La centrale thermoélectrique Antonio-Guiteras, principale source d’électricité du pays près de La Havane, s’est arrêtée à cause d’une fuite dans sa chaudière. Les réparations prendront plusieurs jours, selon les autorités.
Dans la capitale, la succession des délestages, parfois supérieurs à vingt heures, a provoqué des protestations dans la nuit du 13 au 14 mai. Dans plusieurs quartiers, des habitants ont tapé sur des casseroles pour réclamer le retour du courant. À Playa, à l’ouest de La Havane, des voix scandaient des appels à rétablir l’électricité.

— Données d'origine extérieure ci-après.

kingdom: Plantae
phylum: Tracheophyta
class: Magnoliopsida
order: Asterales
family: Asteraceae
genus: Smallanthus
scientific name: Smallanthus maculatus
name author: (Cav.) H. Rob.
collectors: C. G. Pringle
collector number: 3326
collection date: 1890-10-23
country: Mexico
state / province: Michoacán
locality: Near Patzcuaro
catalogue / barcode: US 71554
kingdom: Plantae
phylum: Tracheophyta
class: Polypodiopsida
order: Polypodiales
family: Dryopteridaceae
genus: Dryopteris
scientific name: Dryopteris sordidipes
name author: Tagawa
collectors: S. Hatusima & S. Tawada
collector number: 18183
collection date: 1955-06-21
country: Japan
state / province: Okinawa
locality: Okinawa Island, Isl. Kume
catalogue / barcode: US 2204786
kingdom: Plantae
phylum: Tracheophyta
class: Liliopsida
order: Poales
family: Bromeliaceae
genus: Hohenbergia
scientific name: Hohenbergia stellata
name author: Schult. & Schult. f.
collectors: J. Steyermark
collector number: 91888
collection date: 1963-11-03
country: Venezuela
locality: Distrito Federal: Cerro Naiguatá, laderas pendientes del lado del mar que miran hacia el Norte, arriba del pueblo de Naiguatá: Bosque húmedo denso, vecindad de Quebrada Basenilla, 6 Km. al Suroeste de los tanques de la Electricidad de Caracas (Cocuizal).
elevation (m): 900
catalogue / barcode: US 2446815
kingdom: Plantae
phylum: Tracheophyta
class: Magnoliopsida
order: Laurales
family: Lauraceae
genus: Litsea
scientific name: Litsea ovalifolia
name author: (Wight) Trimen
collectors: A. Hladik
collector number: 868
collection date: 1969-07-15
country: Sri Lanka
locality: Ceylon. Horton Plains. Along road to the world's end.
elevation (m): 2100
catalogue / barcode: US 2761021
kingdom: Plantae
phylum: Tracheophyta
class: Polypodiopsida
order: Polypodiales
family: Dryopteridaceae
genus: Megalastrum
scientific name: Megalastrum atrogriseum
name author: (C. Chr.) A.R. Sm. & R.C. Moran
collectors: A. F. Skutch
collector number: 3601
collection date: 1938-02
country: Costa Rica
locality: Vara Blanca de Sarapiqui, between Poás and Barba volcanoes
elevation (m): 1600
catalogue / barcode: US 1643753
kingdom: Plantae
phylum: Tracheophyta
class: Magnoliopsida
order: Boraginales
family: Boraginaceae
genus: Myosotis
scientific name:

Face à cette colère, le gouvernement a annoncé être disposé à étudier l’aide de 100 millions de dollars renouvelée par le secrétaire d’État américain Marco Rubio. La condition posée par Washington est que ces fonds transitent par l’Église catholique, sans passer par les autorités communistes. Le président Miguel Diaz-Canel a estimé qu’une levée du « blocus » américain serait une solution plus simple et plus rapide pour atténuer la crise humanitaire, qu’il qualifie de provoquée délibérément. La Havane rappelle qu’elle ne refuse pas une aide de bonne foi, mais juge contradictoire de proposer des fonds tout en maintenant des sanctions.
Parallèlement, une délégation américaine conduite par le directeur de la CIA John Ratcliffe s’est rendue le même jour dans la capitale cubaine. Les deux parties ont évoqué une réunion destinée à contribuer au dialogue politique, dans un contexte bilatéral tendu.
L’île de 9,6 millions d’habitants est soumise à un embargo économique depuis 1962. La crise énergétique s’est aggravée depuis le milieu de l’année 2024, renforcée par un blocus pétrolier imposé par les États-Unis au début de 2026. La Havane en attribue la responsabilité à Washington, tandis que les États-Unis pointent une mauvaise gestion interne.